Aurélie Keller, 34 ans, célibataire, son métier d’infirmière à l’hôpital ne lui a pas laissé le temps de fonder une famille. Petite, menue, elle semble toujours s’excuser d’être là. Elle s’exprime doucement en parlant les mâchoires serrées. Elle est bouleversée par ces quatre jours, le calvaire de cette fille et sa descente aux enfers. Le sordide, la douleur humaine, elle connaît, mais là, quand même. Elle est arrivée très préoccupée à ce procès. Se trouvant incapable de juger qui que ce soit. Son fond d’altruisme a été, depuis longtemps, largement abondé par son métier. La noirceur de l’âme humaine la désespère. Mais finalement, par-dessus toute cette fange, il y a un tel romantisme dans cette histoire que l’espoir est toujours possible.

— Coupable ? mais coupable de quoi quand on a connu cet enfer ? de quel droit peut-on juger… « ça ». Et pourtant, je suis bien obligé de mettre oui. Et le gosse dans tout ça ? quelle merde !

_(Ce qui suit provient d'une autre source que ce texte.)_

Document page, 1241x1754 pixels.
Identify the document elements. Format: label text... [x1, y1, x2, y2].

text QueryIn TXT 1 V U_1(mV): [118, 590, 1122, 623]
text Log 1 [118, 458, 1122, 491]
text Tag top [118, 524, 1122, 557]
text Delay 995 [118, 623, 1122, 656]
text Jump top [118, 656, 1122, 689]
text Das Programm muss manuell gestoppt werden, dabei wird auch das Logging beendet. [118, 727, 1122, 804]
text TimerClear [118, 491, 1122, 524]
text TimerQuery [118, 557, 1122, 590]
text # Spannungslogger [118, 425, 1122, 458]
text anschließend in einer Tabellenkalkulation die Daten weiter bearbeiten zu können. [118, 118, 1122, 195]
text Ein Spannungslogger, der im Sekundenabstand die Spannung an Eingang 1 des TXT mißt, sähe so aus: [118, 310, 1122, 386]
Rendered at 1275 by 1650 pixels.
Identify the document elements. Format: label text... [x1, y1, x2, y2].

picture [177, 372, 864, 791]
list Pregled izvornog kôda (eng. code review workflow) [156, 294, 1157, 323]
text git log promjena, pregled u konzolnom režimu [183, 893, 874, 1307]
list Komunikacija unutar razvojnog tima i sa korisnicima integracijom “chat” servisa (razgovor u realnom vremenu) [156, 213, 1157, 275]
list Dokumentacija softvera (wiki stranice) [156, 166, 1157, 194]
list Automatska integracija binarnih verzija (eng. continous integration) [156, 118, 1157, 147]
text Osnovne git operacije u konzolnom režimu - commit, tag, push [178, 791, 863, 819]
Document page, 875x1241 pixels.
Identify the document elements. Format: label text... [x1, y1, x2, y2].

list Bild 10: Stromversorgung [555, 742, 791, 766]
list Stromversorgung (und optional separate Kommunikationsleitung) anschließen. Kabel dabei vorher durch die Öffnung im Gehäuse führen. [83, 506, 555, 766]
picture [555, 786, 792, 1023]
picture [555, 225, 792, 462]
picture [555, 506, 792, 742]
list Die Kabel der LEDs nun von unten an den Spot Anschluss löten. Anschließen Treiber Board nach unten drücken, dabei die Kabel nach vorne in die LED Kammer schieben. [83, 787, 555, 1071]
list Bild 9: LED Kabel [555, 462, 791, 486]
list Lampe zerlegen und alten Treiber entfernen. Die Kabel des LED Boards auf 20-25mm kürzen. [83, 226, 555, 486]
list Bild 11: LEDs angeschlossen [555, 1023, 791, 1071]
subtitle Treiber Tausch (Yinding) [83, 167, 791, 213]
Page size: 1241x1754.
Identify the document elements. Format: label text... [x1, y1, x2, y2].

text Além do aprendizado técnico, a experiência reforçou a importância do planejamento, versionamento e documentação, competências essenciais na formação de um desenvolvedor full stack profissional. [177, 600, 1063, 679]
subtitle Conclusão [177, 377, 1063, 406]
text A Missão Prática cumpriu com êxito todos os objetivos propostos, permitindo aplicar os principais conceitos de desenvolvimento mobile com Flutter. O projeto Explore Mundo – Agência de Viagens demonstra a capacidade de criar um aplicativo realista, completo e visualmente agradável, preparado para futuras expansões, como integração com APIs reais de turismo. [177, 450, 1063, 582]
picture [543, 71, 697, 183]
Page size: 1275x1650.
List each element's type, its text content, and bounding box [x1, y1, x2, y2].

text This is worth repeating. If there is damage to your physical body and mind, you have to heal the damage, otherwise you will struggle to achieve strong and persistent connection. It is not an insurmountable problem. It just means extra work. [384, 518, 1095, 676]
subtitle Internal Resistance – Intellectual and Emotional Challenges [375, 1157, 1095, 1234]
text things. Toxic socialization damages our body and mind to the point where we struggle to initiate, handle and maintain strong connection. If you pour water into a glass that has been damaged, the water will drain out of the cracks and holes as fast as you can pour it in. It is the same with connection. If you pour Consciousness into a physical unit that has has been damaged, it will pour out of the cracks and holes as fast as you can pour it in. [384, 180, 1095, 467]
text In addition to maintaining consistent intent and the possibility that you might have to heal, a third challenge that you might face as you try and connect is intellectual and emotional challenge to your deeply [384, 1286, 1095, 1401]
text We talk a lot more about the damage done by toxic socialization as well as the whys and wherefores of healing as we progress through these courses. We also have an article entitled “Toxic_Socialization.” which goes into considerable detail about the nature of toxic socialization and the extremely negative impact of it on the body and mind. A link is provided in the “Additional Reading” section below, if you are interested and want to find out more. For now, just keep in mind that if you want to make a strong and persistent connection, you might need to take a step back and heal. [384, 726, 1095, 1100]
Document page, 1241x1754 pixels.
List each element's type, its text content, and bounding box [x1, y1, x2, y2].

Et puis elle a compris, tout le long du procès, que cette jeune femme veut être reconnue coupable. Cette rédemption lui est nécessaire pour pouvoir tourner la page et vivre, ensuite, pleinement, les années qui lui resteront. Elle griffonne sa réponse avec un profond soupir.

L’assesseur apporte l’urne à la présidente qui déplie les bouts de papier un à un.

— Bien, nous avons six « oui », soit neuf avec nos votes. L’accusée est déclarée coupable. Il est bien évident que, puisque l’accusée a avoué, il ne pouvait y avoir d’ambiguïté sur cette question.

Elle donne les papiers à un assesseur qui les brûle dans un petit cendrier.

— Maintenant, nous allons entamer la réponse sur la deuxième feuille. Il s’agit de voter sur la peine. Le débat est ouvert, vous pouvez échanger librement et nous sommes là pour répondre à vos questions. Votre intime conviction requiert, de votre part, d’être sûrs d’avoir tous les éléments nécessaires. Je vous rappelle qu’en aucun cas, il ne sera demandé de justifier votre décision. Mais avant de commencer cette deuxième partie des délibérés, je vous propose de faire une pause, un plateau-repas va vous être apporté.

Un brouhaha de contentement envahit la salle.